A latent contract gap surfaced and was fixed at the source: an edge built with an explicit step: 0 hashed as "step":0 but every adapter's listEdges drops it via stepZeroSentinel, so a rebuild diverged. KnowledgeGraph.addEdge now normalizes step: 0 → absent at the graph boundary (it was already identity-equal via step ?? 0 in edgeDedupKey/makeEdgeId), so the in-memory canonical edge matches what round-trips through any IGraphStore. (The old graphdb-roundtrip test masked this by re-attaching step:0 in a test-local rebuild helper rather than going through the public rebuildFromStore harness.)

Consequences

  • Zero native dependencies on the install hot path. npm i -g @opencodehub/cli plus Node ≥24.15 is the whole install — no Docker, no postinstall compile, no second process. Verified end-to-end: a live analyzequeryimpact cycle runs with @ladybugdb/core unresolvable, writing one store.sqlite and no .lbug/.duckdb sidecar.

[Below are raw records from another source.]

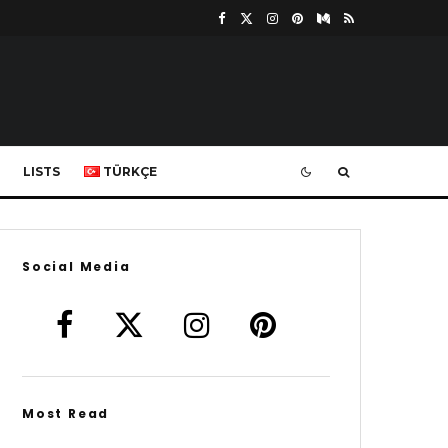
LISTS
TÜRKÇE
Social Media
Most Read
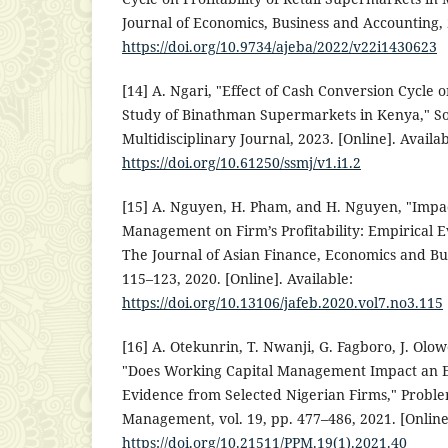
Journal of Economics, Business and Accounting, 2
https://doi.org/10.9734/ajeba/2022/v22i1430623
[14] A. Ngari, "Effect of Cash Conversion Cycle on
Study of Binathman Supermarkets in Kenya," S
Multidisciplinary Journal, 2023. [Online]. Availab
https://doi.org/10.61250/ssmj/v1.i1.2
[15] A. Nguyen, H. Pham, and H. Nguyen, "Impac
Management on Firm’s Profitability: Empirical 
The Journal of Asian Finance, Economics and Busi
115–123, 2020. [Online]. Available:
https://doi.org/10.13106/jafeb.2020.vol7.no3.115
[16] A. Otekunrin, T. Nwanji, G. Fagboro, J. Olo
"Does Working Capital Management Impact an Ent
Evidence from Selected Nigerian Firms," Proble
Management, vol. 19, pp. 477–486, 2021. [Online]
https://doi.org/10.21511/PPM.19(1).2021.40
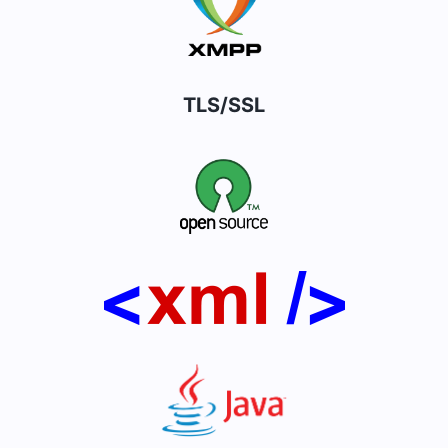
TLS/SSL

  • The community-adapter escape hatch survives. The segregated IGraphStore / ITemporalStore interfaces ADR 0016 kept for AGE / Memgraph / Neo4j / Neptune forks remain — a fork now implements both on one class, or keeps them split. Nothing about the interface contract changed.
  • One native binding remains, quarantined. DuckDB loads only for the optional Parquet embeddings sidecar at pack time. A pure-JS Parquet writer would remove it entirely; tracked as a fast-follow.
  • WAL companions. store.sqlite-wal / -shm appear while a writer is open and collapse to the single file on wal_checkpoint(TRUNCATE) at close.